Alimentación y plástico: resistencia relativa
Los productos agroalimentarios transformados muestran una evolución positiva en Oriente Medio. Su valor añadido y menor dependencia de insumos energéticos les otorga cierta resiliencia. En cambio, el sector del plástico sufre doble impacto: por el coste del petróleo crudo y por la competencia de importaciones baratas.
¿Qué implica la regionalización del comercio para las empresas valencianas?
La Cámara de Comercio de València identifica una aceleración en la reordenación del comercio internacional. Las cadenas de suministro se acortan. Las empresas priorizan proveedores cercanos y mercados con menor riesgo logístico. Esto favorece a los exportadores valencianos con capacidad de adaptación rápida, pero castiga a los que dependen de mercados lejanos y volátiles como Oriente Medio.
¿Cuál es el marco legal y económico que regula esta situación?
No existe una normativa específica sobre el Estrecho de Ormuz aplicable a empresas valencianas.
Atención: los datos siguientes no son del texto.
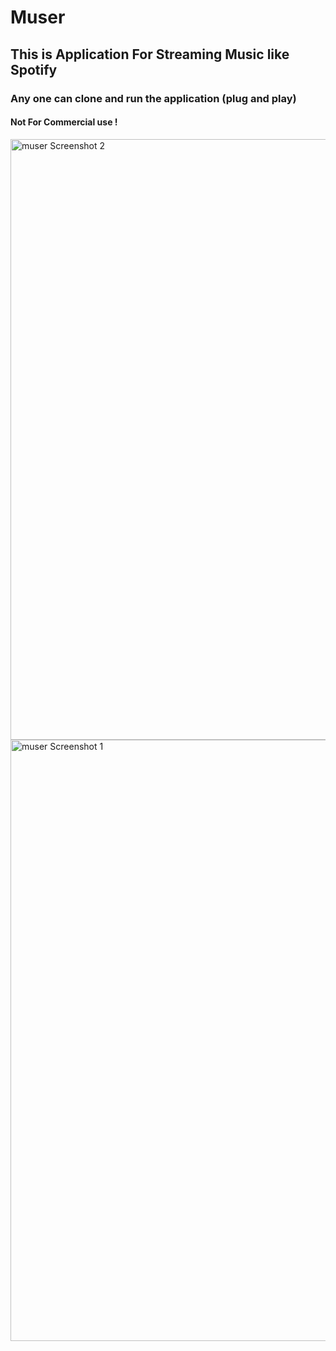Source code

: # Muser

<h2 style="color:"green"; fontWeight:'bold">This is Application For Streaming Music like Spotify</h2>
<h3>Any one can clone and run the application (plug and play)</h3>

<h4>Not For Commercial use !</h4>


  <img width="961" alt="muser Screenshot 2" src="https://github.com/PivaRos/Muser/assets/71174379/5c881963-c140-499d-8c06-ee748816a6d3">

<img width="962" alt="muser Screenshot 1" src="https://github.com/PivaRos/Muser/assets/71174379/c0918716-8fe3-470c-aae4-9fb3976e2e9d">


  

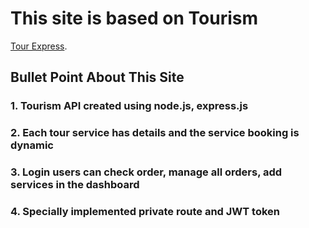 # This site is based on Tourism

 [Tour Express](https://tour-express-bd.web.app/).

## Bullet Point About This Site

### 1. Tourism API created using node.js, express.js
### 2. Each tour service has details and the service booking is dynamic
### 3. Login users can check order, manage all orders, add services in the dashboard
### 4. Specially implemented private route and JWT token

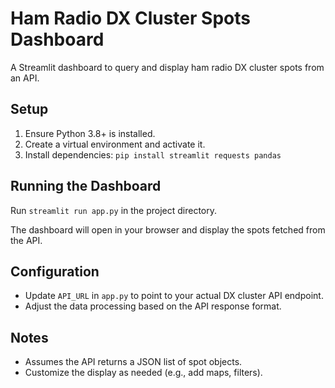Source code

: # Ham Radio DX Cluster Spots Dashboard

A Streamlit dashboard to query and display ham radio DX cluster spots from an API.

## Setup

1. Ensure Python 3.8+ is installed.
2. Create a virtual environment and activate it.
3. Install dependencies: `pip install streamlit requests pandas`

## Running the Dashboard

Run `streamlit run app.py` in the project directory.

The dashboard will open in your browser and display the spots fetched from the API.

## Configuration

- Update `API_URL` in `app.py` to point to your actual DX cluster API endpoint.
- Adjust the data processing based on the API response format.

## Notes

- Assumes the API returns a JSON list of spot objects.
- Customize the display as needed (e.g., add maps, filters).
Sin embargo, operan bajo tres marcos clave: el Reglamento (UE) 2022/854 sobre seguridad marítima, la Directiva 2012/27/UE de eficiencia energética y el Plan Nacional Integrado de Energía y Clima (PNIEC) 2021–2030. Estos instrumentos obligan a reducir la dependencia de combustibles fósiles y a diversificar proveedores energéticos.
Datos Clave
- Más de 20.000 empresas valencianas ven reducidos sus márgenes por el alza energética.
- 151.000 empleos están directamente vinculados a sectores de alta intensidad energética.
- Exportaciones a Arabia Saudí y Emiratos Árabes Unidos superan los 540 millones de euros en 2025.
- Los productos cerámicos y del hábitat lideran las exportaciones, pero también lideran la pérdida de cuota frente a competidores asiáticos.
- El sector agroalimentario transformado es la única categoría con crecimiento sostenido en Oriente Medio.
El contexto actual exige una respuesta económica y regulatoria coordinada. La subida de costes no es coyuntural: está anclada en tensiones geopolíticas persistentes y en la transición energética acelerada. Las empresas valencianas deben integrar la seguridad de suministro, la diversificación de mercados y la eficiencia energética como pilares estratégicos. La dependencia del Estrecho de Ormuz ya no es solo un riesgo logístico: es un factor estructural de competitividad.